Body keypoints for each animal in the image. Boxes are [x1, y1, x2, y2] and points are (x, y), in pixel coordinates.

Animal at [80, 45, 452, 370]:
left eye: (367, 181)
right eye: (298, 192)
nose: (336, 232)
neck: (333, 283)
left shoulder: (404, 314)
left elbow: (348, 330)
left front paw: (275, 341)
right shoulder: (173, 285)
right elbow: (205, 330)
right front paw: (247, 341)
---
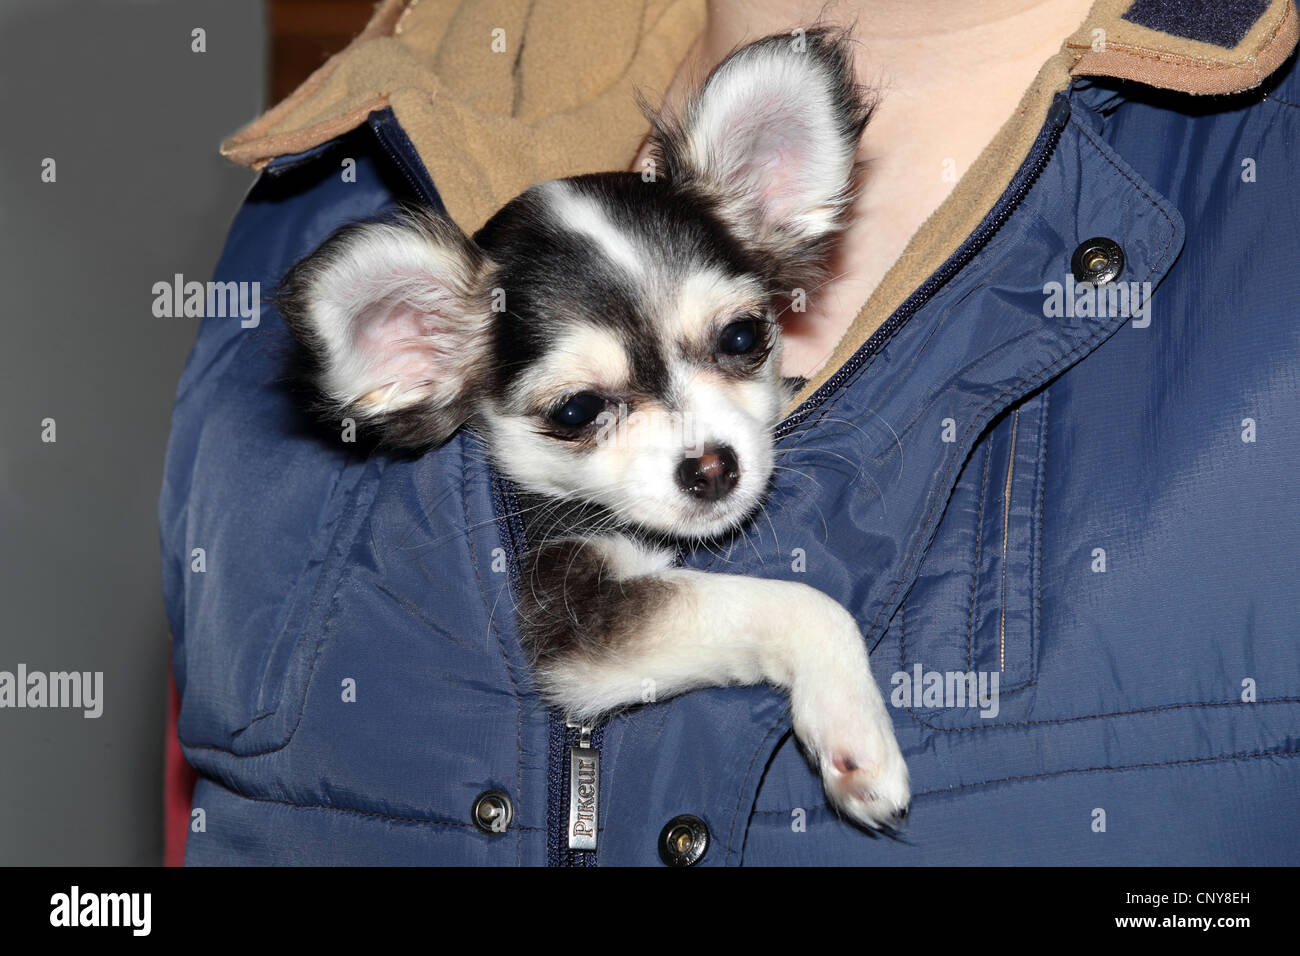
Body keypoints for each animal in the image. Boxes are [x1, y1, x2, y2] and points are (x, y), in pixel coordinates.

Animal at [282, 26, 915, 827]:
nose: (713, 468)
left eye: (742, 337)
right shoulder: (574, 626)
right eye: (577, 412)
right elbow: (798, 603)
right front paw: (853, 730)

Problem: Only one stretch of the records above is wanted: the lines between the one holding "nose: (713, 468)" and the one holding "right front paw: (853, 730)", inclusive, reproduced exactly.

Answer space:
nose: (713, 468)
left eye: (742, 337)
right shoulder: (574, 626)
right eye: (577, 412)
right elbow: (798, 603)
right front paw: (853, 730)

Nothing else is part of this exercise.